**Document passage**:
'''
Note: We will continue to use the cluster to shard assignment approach being used today.

Pros

  • Every Application Controller would be able to take action on finding the distribution of load.
  • Every Application Controller will monitor the status of Unhealthy shard and would be able to take action or flag for action.

Cons

  • ~~Possibility of race conditions while flagging the shard as Unhealthy during the heartbeat process. Although this can be handled using the distributed locks in Redis.~~ As we are using ConfigMap, this Con get's removed. Kubernetes would give conflict errors in case multiple edits are tried on the ConfigMap at the same time. We can leverage this error messages to avoid race conditions.

  • ~~In scenarios when Redis becomes unavailable, the heartbeat mechanism will pause working till the redis comes back online again. This will also pause the dynamic redistribution of clusters till Redis comes back online. The redistribution of clusters will be triggered again when Redis comes back online.~~ We would not see this issue by using ConfigMap instead of Redis.

Security Considerations

  • This would be a breaking change of converting StatefulSets to Deployments. Any automation done by customers which is based on the assumption that the controller is modelled as a StatefulSet would break with this change.

  • ~~We would rely on Redis to store the current Application Controller to Shard mapping. In case the Redis is not available, it would not affect the regular working of ArgoCD. The dynamic distribution of clusters among healthy shards would stop working with the heartbeat process till Redis comes back up online, but the application controllers will continue managing their workloads.~~ We would not rely on Redis by using ConfigMap avoiding this issue.

Upgrade / Downgrade Strategy

  • Working ArgoCD itself should not affected. An initial restart of all the application controller pods is expected when we switch from StatefulSet to Deployment or vice-versa.

  • There would be some initial delays in the reconciliation process during the transistion from StatefulSet to Deployment. If someone is not using sharding at all, they should not face any issues.

Alternatives

An alternative approach would be to use Leader Election strategy. By implementing leader election, one of the healthy application controllers will be appointed as leader. The leader controller will be responsible for assigning clusters to the shards and balancing load across the shards.

The leader controller will continue sending heartbeats to every replica controller and monitor the health of the controllers. In case one of the replica controllers crashes, the leader will distribute the shards managed by the unhealthy replica among the healthy replicas.
'''
**Record excerpts**:
'''
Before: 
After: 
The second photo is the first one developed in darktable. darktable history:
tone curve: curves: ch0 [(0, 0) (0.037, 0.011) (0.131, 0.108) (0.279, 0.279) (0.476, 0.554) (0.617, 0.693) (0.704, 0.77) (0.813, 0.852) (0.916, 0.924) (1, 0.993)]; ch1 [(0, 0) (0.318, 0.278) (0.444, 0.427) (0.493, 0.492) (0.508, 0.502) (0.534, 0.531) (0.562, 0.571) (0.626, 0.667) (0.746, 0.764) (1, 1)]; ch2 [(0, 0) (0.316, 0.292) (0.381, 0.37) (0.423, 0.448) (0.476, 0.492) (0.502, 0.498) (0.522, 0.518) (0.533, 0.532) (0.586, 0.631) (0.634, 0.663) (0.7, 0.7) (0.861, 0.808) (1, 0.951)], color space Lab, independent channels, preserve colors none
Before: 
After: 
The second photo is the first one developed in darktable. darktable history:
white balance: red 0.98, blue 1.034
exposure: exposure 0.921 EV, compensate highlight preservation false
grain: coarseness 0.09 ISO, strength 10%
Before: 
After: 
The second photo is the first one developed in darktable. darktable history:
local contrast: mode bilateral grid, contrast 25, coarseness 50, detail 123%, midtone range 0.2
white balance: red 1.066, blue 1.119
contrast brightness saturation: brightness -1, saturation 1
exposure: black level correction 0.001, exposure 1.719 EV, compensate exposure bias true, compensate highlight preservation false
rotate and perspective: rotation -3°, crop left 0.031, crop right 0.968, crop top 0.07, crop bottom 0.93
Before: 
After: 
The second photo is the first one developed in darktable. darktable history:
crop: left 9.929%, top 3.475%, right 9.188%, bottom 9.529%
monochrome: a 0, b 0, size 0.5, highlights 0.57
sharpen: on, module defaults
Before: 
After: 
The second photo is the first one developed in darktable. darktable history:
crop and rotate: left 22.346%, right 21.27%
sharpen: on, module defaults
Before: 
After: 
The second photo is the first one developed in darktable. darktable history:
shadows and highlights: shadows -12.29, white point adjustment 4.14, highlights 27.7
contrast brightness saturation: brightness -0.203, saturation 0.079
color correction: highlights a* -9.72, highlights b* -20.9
'''
**Activities**:
1. Say whether each statement agrees with the sharding proposal, answering yes or no and quoting the deciding words of the text exactly.
(a) Kubernetes would return conflict errors if several edits were attempted on the ConfigMap at once.
(b) People who do not use sharding should expect problems during the move from StatefulSet to Deployment.
(c) In the alternative approach, the leader controller would assign clusters to the shards.
2. According to the sharding proposal, what is expected when switching from StatefulSet to Deployment or back?
3. Please reproduce the sharding proposal from "Note: We will" to "flag for action.".

**Solutions per task**:
1.
(a) Yes: "Kubernetes would give conflict errors in case multiple edits are tried on the ConfigMap at the same time."
(b) No: "If someone is not using sharding at all, they should not face any issues."
(c) Yes: "The leader controller will be responsible for assigning clusters to the shards and balancing load across the shards."

2. An initial restart of all the application controller pods.

3.
Note: We will continue to use the cluster to shard assignment approach being used today.

Pros

  • Every Application Controller would be able to take action on finding the distribution of load.
  • Every Application Controller will monitor the status of Unhealthy shard and would be able to take action or flag for action.